Texto fuente -

* * *

Relatos maravillosos
Esas viejas casonas de derruido encanto
Susana Dillon

"Potosí, como la primera ciudad del capitalismo,

acunó el dinero que irrevocablemente

cambio la fisonomía económica del mundo"

"en este suelo andino

donde el viento acaricia

el rostro con rigor,

nació una villa urbana

que solo aspiraba a concentrar

los elementos técnicos y

la población necesaria

para el aprovechamiento

de un mineral argentífero

que guardaba a raudales

una monta  a prodigiosa"

 

Wilson Mendieta Pacheco (El descubrimiento de América y Potosí)

 

A veces. sin querer, una se pone a "hacerles el caldo gordo” a las empresas de turismo narrando lo visto por el mundo, como si tal cosa nos reportara algún beneficio monetario, amén de ese otro regocijo del espíritu que presupone el ir rodando caminos para avizorar por ahí que salte alguna historia apasionante y como si fuera una martineta copetona, gorda como bataraza, darle caza, para llevar a nuestra cocina el trofeo, previa fanfarronada con amigos y vecinos.

Desde hacía veinte años había quedado en volver al Altiplano para meterme en las minas de Potosí, en el mercado de la brujería en La Paz y en buscar, en Sucre, la Universidad de Chuquisaca y el banco que ocupó Mariano Moreno, nuestro más fogoso revolucionario. Pero, por sobre todo, transitar las empinadas callejas coloniales, tan al estilo español, con sus casonas de tres patios y arquerías donde al centro murmura una fuente que sacia la sed de los malvones, con sus balcones tallados al bolillo y aquellas puertas fortaleza, tachonadas de rotundos remaches que al abrirse pareciera que un cuervo-gigantesco batiera sus alas tenebrosas dejando pasar algún señor poderoso seguido de su esclavos. ¡Ah! Esas viejas casonas con su austeridad de claustro, con su aroma que bruta de los arcones con espliego, la capilla de las beatas familiares adormecidas con sahumerios y letanías, conservando la fe a fuerza de terrores del demonio y varios infiernos, de dolorosas y castigadas, más para el gusto de mentes inquisitoriales que para el pleno goce de la gracia.

 

Un poeta potosino, Raúl Jaimes Freyre, se inspiró en lo mismo que ahora nos causa encanto: 

"Yo adoro las ciudades coloniales

de viejas catedrales.

de tapias conventuales,

de tortuosas callejas,

donde dicen las piedras mohosas,

tristezas de las cosas,

historian añejas

rancias consejas...

Yo adoro las ciudades coloniales..."

* * *

Consigna 1 -
Indica si cada afirmación coincide con el texto sobre Potosí: (a) quien narra se había propuesto volver al Altiplano desde hacía veinte años; (b) Raúl Jaimes Freyre aparece como un poeta paceño; (c) las casonas descritas tienen dos patios. Responde sí o no a cada una y cita las palabras exactas del texto que lo deciden.
El texto y los registros proceden de fuentes distintas.

* * *

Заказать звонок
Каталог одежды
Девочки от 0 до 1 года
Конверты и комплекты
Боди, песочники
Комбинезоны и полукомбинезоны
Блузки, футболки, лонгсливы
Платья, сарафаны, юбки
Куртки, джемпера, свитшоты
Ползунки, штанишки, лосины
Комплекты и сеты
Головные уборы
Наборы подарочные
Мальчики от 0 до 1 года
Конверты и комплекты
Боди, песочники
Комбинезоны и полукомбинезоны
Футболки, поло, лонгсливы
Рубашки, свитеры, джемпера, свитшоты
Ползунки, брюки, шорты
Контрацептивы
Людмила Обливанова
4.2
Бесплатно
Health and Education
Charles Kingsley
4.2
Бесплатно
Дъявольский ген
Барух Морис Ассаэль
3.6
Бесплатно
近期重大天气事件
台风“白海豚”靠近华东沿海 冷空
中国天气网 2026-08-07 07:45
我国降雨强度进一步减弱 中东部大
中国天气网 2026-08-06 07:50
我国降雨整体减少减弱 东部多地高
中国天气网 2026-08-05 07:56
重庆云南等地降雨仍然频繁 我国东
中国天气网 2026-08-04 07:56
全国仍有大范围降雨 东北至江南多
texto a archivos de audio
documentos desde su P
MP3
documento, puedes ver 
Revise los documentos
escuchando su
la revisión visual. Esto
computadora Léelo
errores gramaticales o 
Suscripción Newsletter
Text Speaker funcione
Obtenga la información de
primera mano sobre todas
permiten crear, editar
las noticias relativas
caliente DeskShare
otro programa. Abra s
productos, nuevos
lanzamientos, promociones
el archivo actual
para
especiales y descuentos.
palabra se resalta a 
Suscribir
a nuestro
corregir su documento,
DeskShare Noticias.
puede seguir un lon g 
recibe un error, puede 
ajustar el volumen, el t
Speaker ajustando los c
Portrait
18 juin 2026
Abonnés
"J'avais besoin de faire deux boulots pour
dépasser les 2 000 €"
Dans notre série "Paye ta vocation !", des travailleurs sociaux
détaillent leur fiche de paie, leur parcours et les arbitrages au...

* * *

Consigna 2 -
Devuelve sin cambios las líneas de los registros. Empieza en la primera línea de los registros y detente después de la línea que contiene "documento, puedes ver", incluida esta.

Respuesta 1 -
(a) Sí: "Desde hacía veinte años había quedado en volver al Altiplano".
(b) No: "Un poeta potosino, Raúl Jaimes Freyre".
(c) No: "con sus casonas de tres patios y arquerías".

Respuesta 2 -
Заказать звонок
Каталог одежды
Девочки от 0 до 1 года
Конверты и комплекты
Боди, песочники
Комбинезоны и полукомбинезоны
Блузки, футболки, лонгсливы
Платья, сарафаны, юбки
Куртки, джемпера, свитшоты
Ползунки, штанишки, лосины
Комплекты и сеты
Головные уборы
Наборы подарочные
Мальчики от 0 до 1 года
Конверты и комплекты
Боди, песочники
Комбинезоны и полукомбинезоны
Футболки, поло, лонгсливы
Рубашки, свитеры, джемпера, свитшоты
Ползунки, брюки, шорты
Контрацептивы
Людмила Обливанова
4.2
Бесплатно
Health and Education
Charles Kingsley
4.2
Бесплатно
Дъявольский ген
Барух Морис Ассаэль
3.6
Бесплатно
近期重大天气事件
台风“白海豚”靠近华东沿海 冷空
中国天气网 2026-08-07 07:45
我国降雨强度进一步减弱 中东部大
中国天气网 2026-08-06 07:50
我国降雨整体减少减弱 东部多地高
中国天气网 2026-08-05 07:56
重庆云南等地降雨仍然频繁 我国东
中国天气网 2026-08-04 07:56
全国仍有大范围降雨 东北至江南多
texto a archivos de audio
documentos desde su P
MP3
documento, puedes ver 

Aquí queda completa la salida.